RNA polymerase III transcribes a variety of small noncoding RNAs that are typically expressed in almost all cells (Table1). In many cases, the genes are known to have internal promoters that lie downstream of the transcriptional start site (Figure3). Internal promoters are possible because the job of a promoter is simply to attract transcription factors that will guide the RNA polymerase to the correct transcriptional start site. By the time the polymerase is in place and ready to initiate transcription, any transcription factors previously bound to downstream promoter elements will be removed from the template strand (see Figure3).

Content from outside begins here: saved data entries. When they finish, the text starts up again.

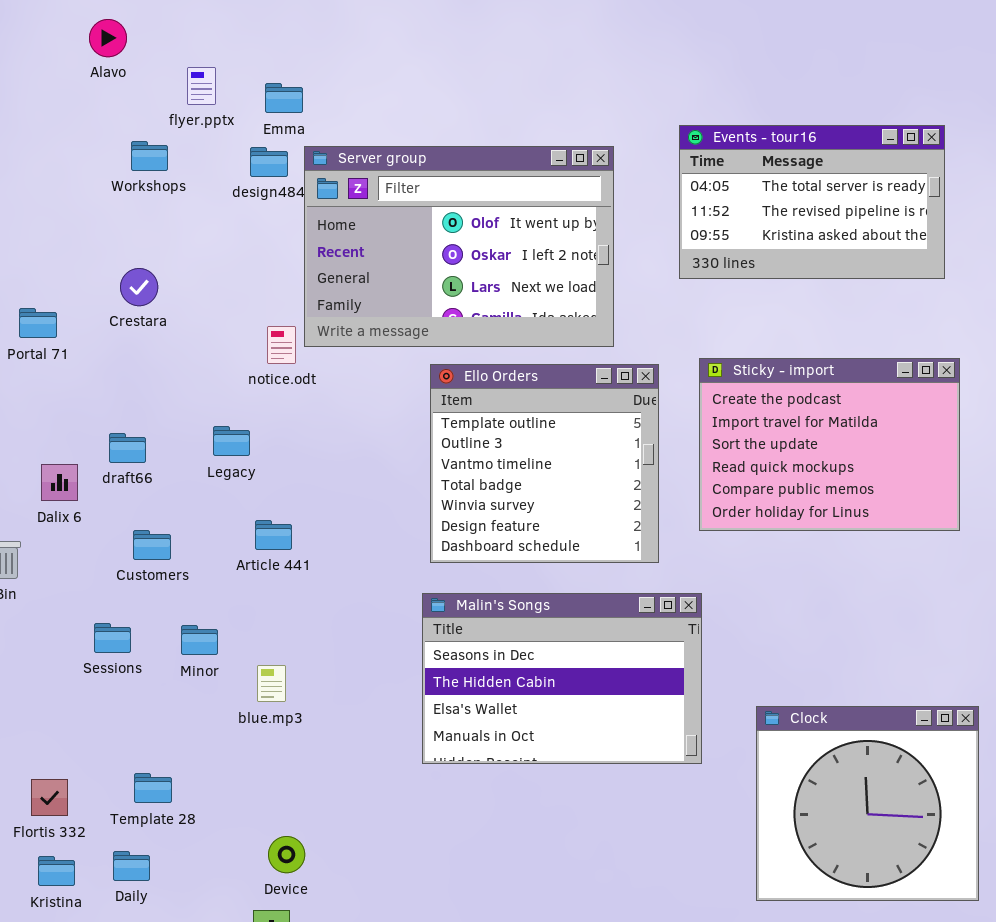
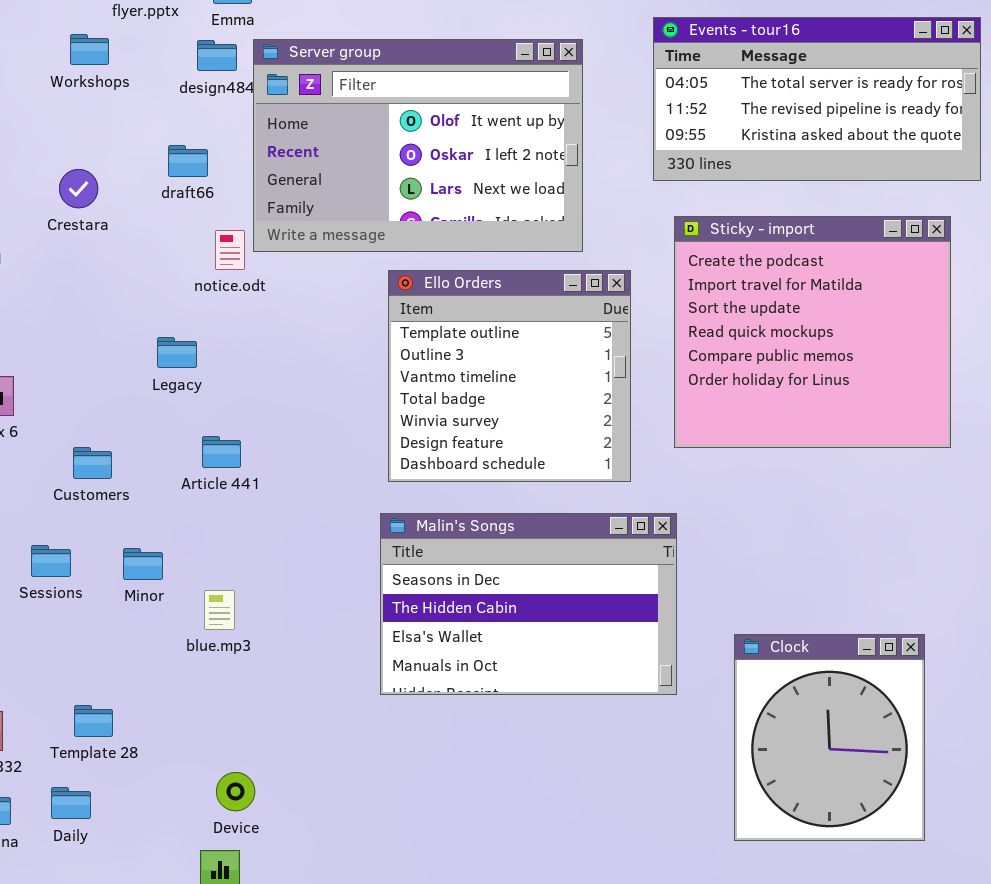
Events - tour16: [679,125,945,279] -> [653,17,981,181], resized
Sticky - import: [699,358,960,531] -> [674,216,951,448], resized
draft66: [109,433,146,463] -> [168,145,208,177], moved
Clock: [756,706,979,901] -> [734,634,925,841], resized

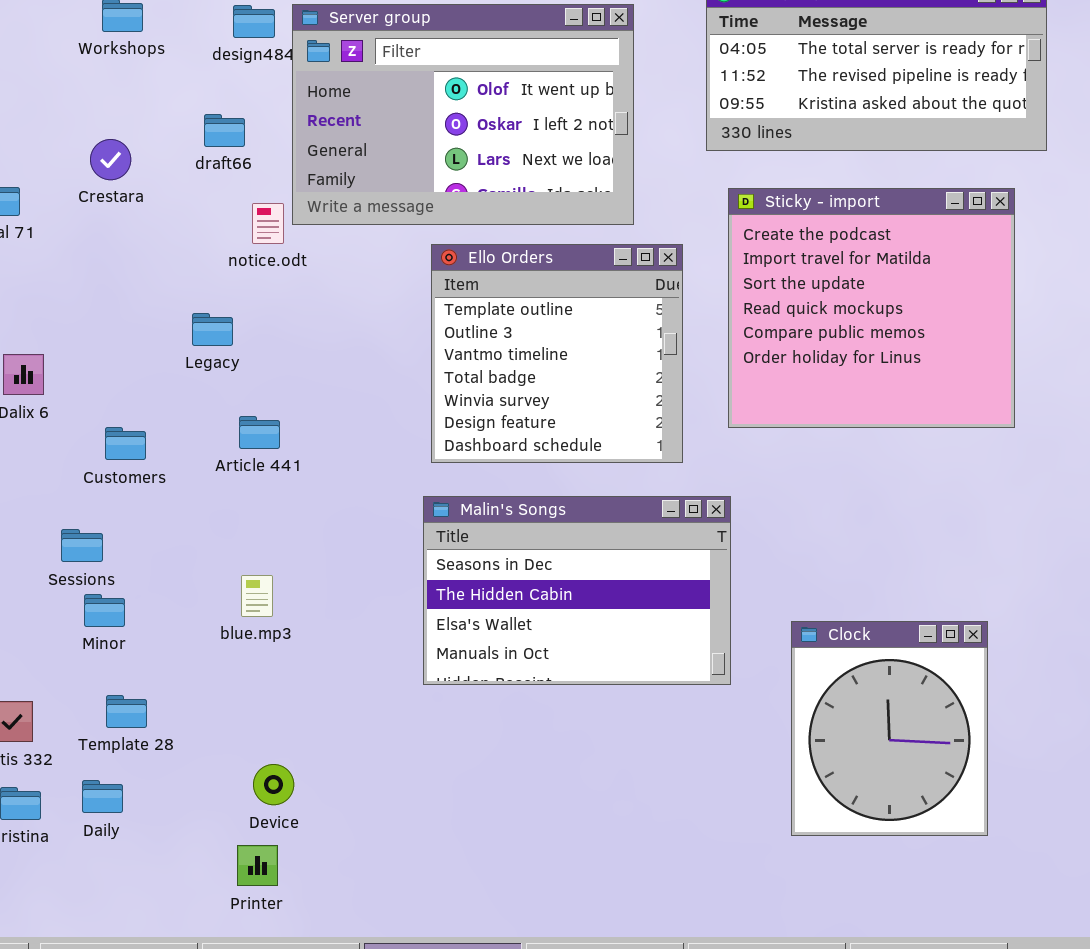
Minor: [123,548,163,580] -> [84,594,125,627], moved

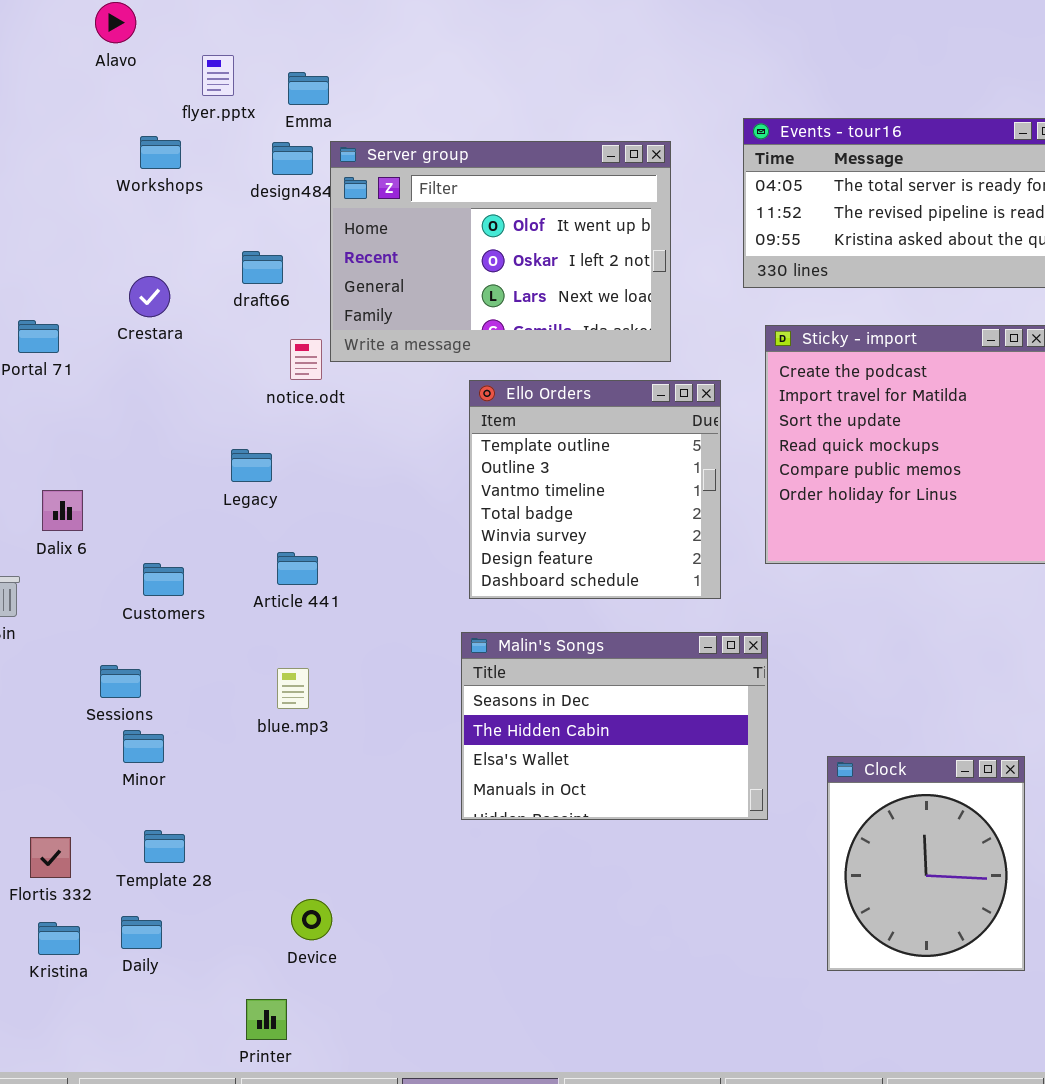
blue.mp3: [241,575,273,617] -> [277,668,309,709], moved
Printer: [237,845,278,886] -> [246,999,287,1040], moved

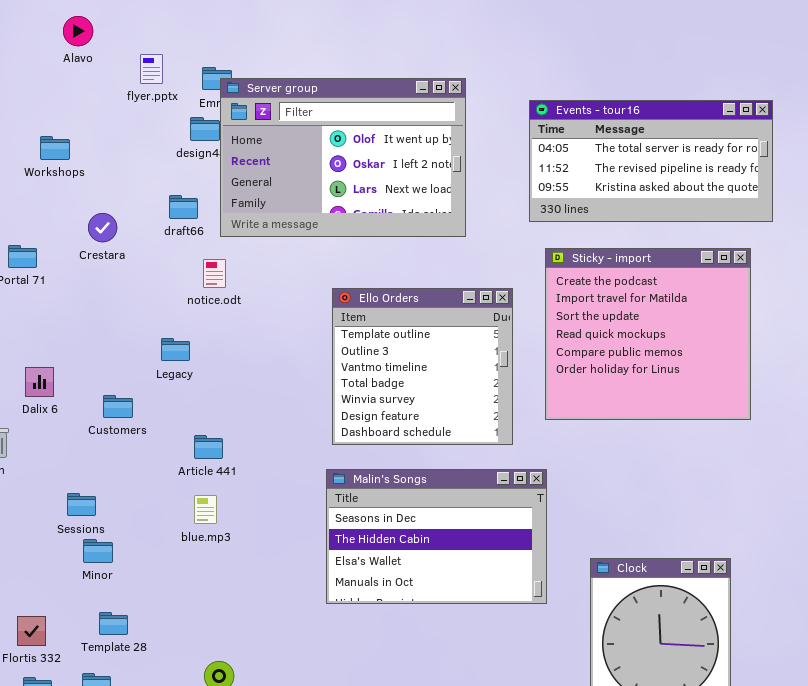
Workshops: [140,136,181,169] -> [40,136,70,160], moved
Server group: [330,141,671,362] -> [220,78,466,237], moved
Article 441: [277,552,318,585] -> [194,435,223,459], moved
Customers: [143,563,184,596] -> [103,395,133,418], moved

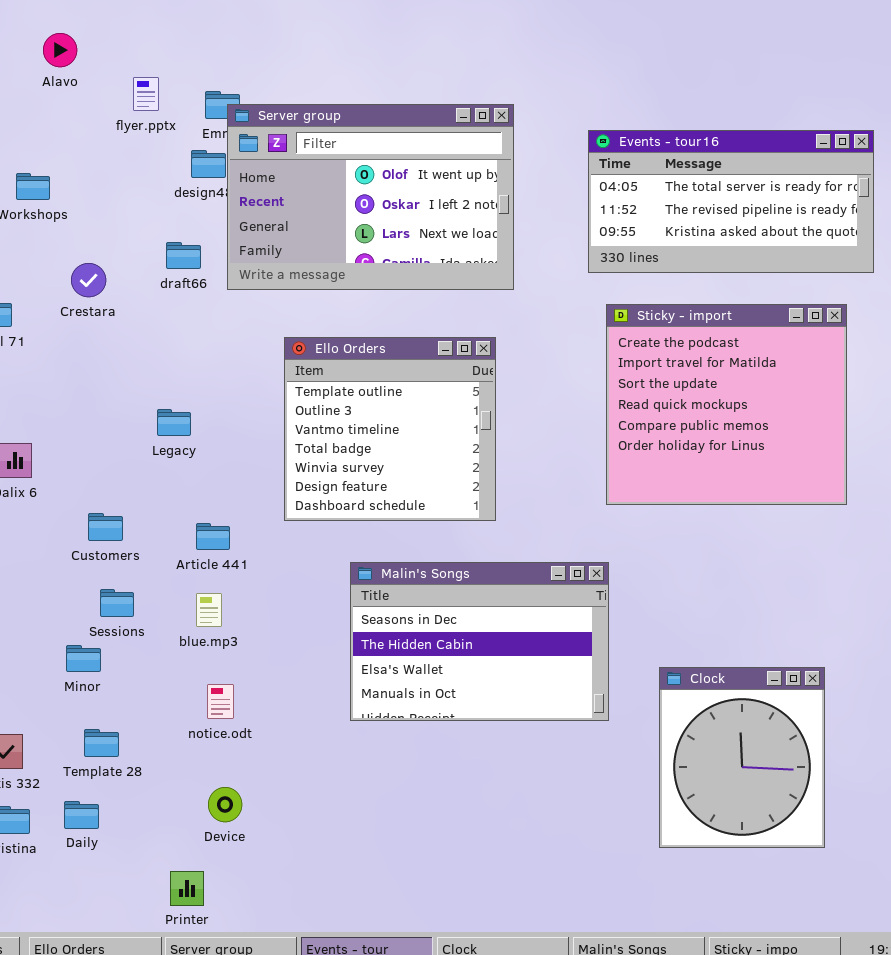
notice.odt: [203,259,226,288] -> [207,684,234,719], moved
Ello Orders: [332,288,513,445] -> [284,337,496,521], moved
Customers: [103,395,133,418] -> [88,513,123,541], moved
Sessions: [67,493,96,516] -> [100,589,134,617], moved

Fig3. Internal promoter elements in many genes transcribed by RNA polymerase III. (A) tRNA genes have an internal promoter consisting of an A box (located within the D arm of the tRNA) and a B box that is usually found in the TψC arm of tRNA. The promoter of the Xenopus 5S rRNA gene has three components: an A box (+50 to +60), an intermediate element (IE; +67 to +72), and the C box (+80 to +90). Arrows mark the +1 position. (B) Transcription factor binding to allow expression of a tRNA gene. TFIIIC binds to the A and B boxes of the internal promoter of a tRNA gene then guides the binding of another transcription factor, TFIIIB, to a position upstream of the transcriptional start site. TFIIIB guides RNA polymerase III (Pol III) to bind to the transcriptional start site. Thereafter, TFIIIC is no longer required; any bound TFIIIC will subsequently be removed from the internal promoter to allow unhindered transcription.